Pursuant to the Management Agreement, the Manager has agreed to provide certain reports, notices, instructions and other services on behalf of the Issuer. The Noteholders by their acceptance of the Notes consent to the provision of such reports and notices to the Trustee by the Manager in lieu of the Issuer. The Trustee shall have no obligation whatsoever to verify, reconfirm or recalculate any information or material contained in any of the reports, financial statements or other information delivered to it pursuant to this Article IV or the Management Agreement. All distributions, allocations, remittances and payments to be made by the Trustee or the Paying Agent hereunder or under any Supplement shall be made based solely upon the most recently delivered written reports and instructions provided to the Trustee or Paying Agent, as the case may be, by the Manager.
Section 4.6 No Constructive Notice.

------------------------

* **Written task a**
Update the rows from the line with "family: Felidae" up to and including the last line of the rows, replacing "scientific name" with "binomial name" and changing nothing else. Leave the pictures out.

------------------------

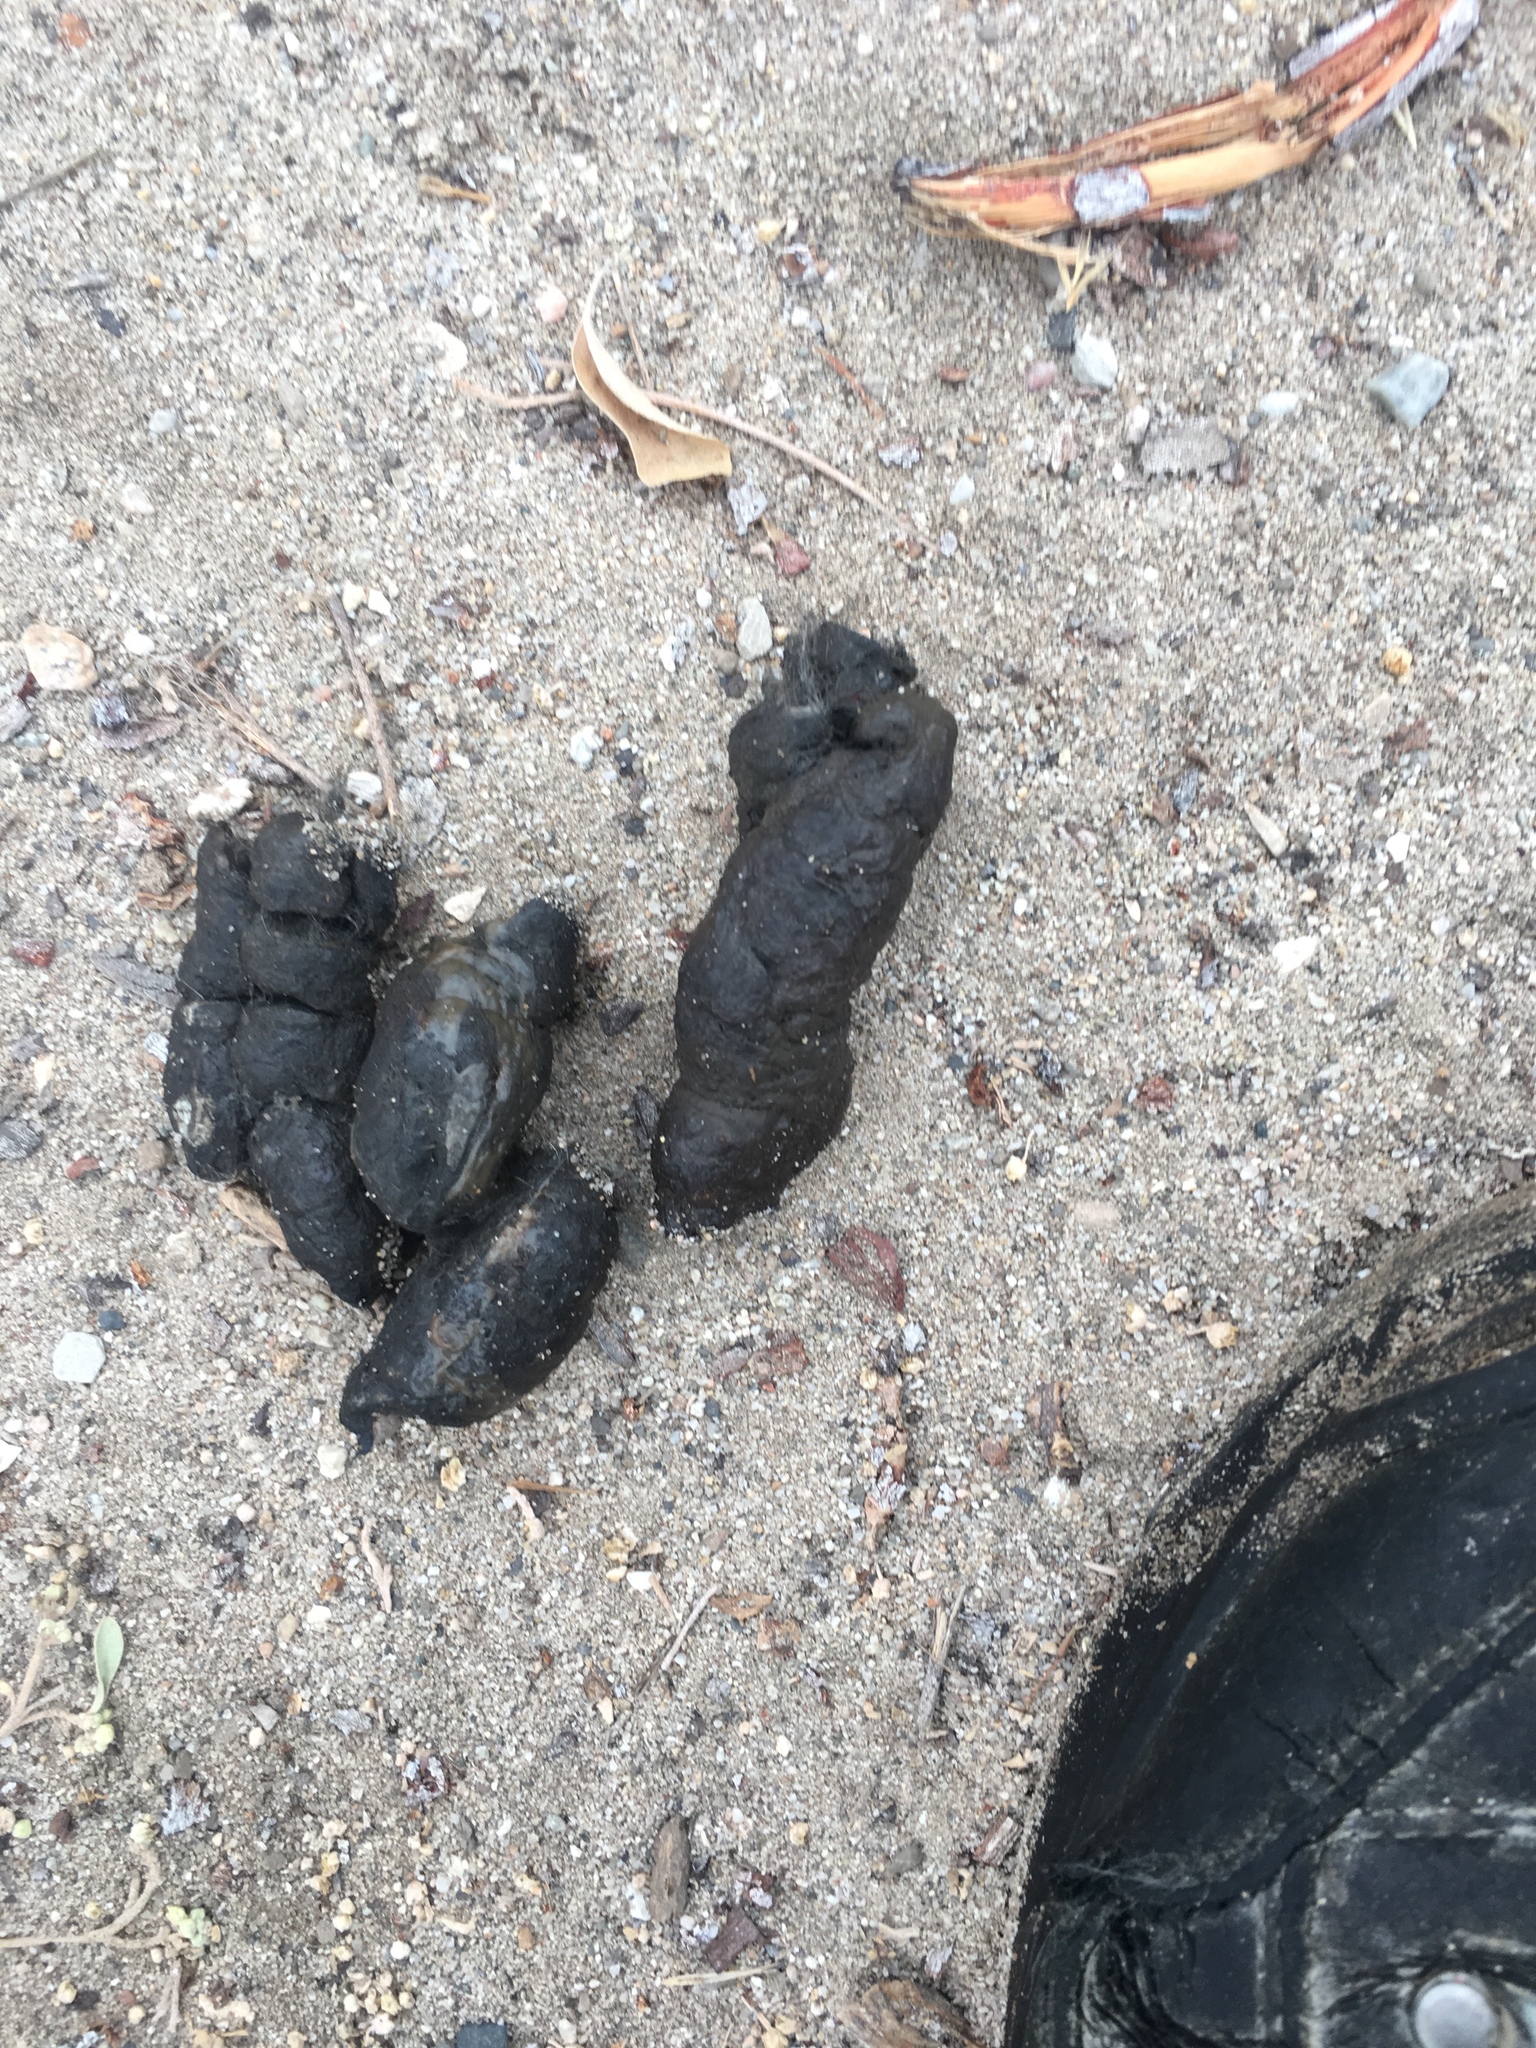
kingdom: Animalia
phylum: Chordata
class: Mammalia
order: Carnivora
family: Felidae
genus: Lynx
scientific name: Lynx rufus
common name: Bobcat
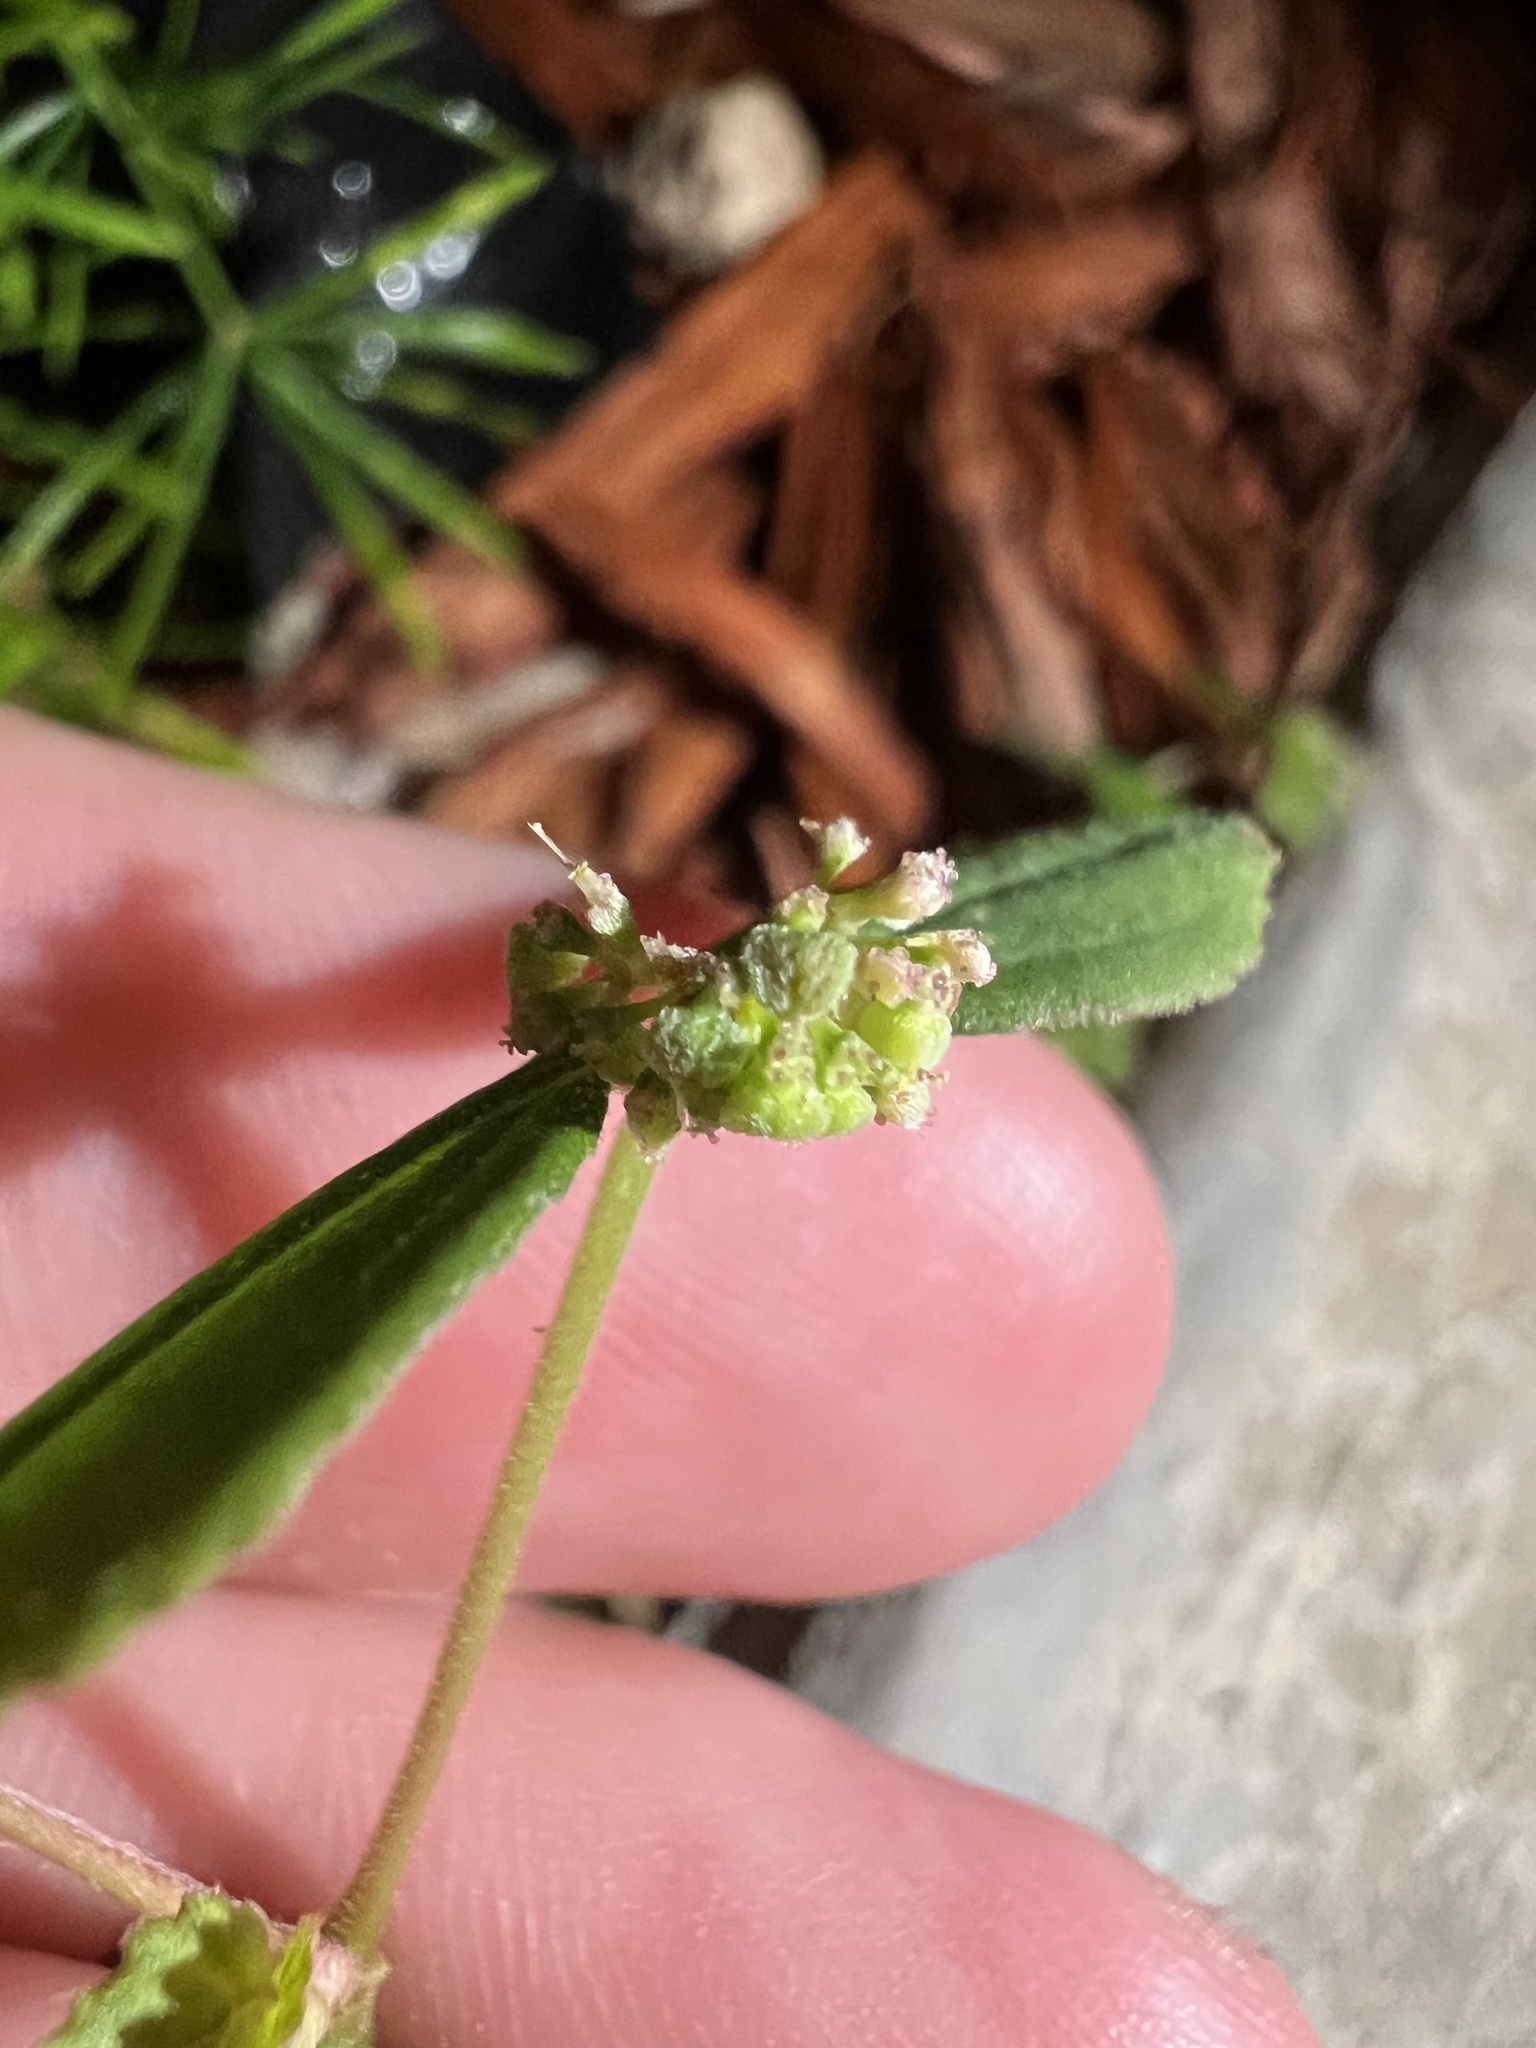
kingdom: Plantae
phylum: Tracheophyta
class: Magnoliopsida
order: Malpighiales
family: Euphorbiaceae
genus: Euphorbia
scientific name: Euphorbia ophthalmica
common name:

------------------------

* **Written task b**
Extend the indenture text about the Manager's reports to the Trustee, picking up right after its last line.

* **Written response a**
family: Felidae
genus: Lynx
binomial name: Lynx rufus
common name: Bobcat
kingdom: Plantae
phylum: Tracheophyta
class: Magnoliopsida
order: Malpighiales
family: Euphorbiaceae
genus: Euphorbia
binomial name: Euphorbia ophthalmica
common name:

* **Written response b**
Notwithstanding anything herein to the contrary, delivery of reports, information, Officer’s Certificates and documents to the Trustee is for informational purposes only and the Trustee’s receipt of such reports, information, Officer’s Certificates or documents shall not constitute constructive notice to the Trustee of any information contained therein or determinable from information contained therein or otherwise create any obligation on the part of the Trustee to review any such reports, information, Officer’s Certificates or documents, including any Issuer’s, the Manager’s or any other Person’s compliance with any of its covenants under the Indenture, the Notes or any other Transaction Document (as to which the Trustee is entitled to rely exclusively on the most recent Quarterly Compliance Certificate described above).
ARTICLE V
ALLOCATION AND APPLICATION OF COLLECTIONS
Section 5.1 [Reserved].
Section 5.2 [Reserved].
Section 5.3 [Reserved].
Section 5.4 Collection Account.
(a) Establishment of Collection Account. The Issuer hereby instructs the Trustee to establish the Collection Account, which account the Trustee has established as of the Closing Date, and the Issuer hereby agrees that it shall maintain such account with the Trustee for the benefit of the Secured Parties.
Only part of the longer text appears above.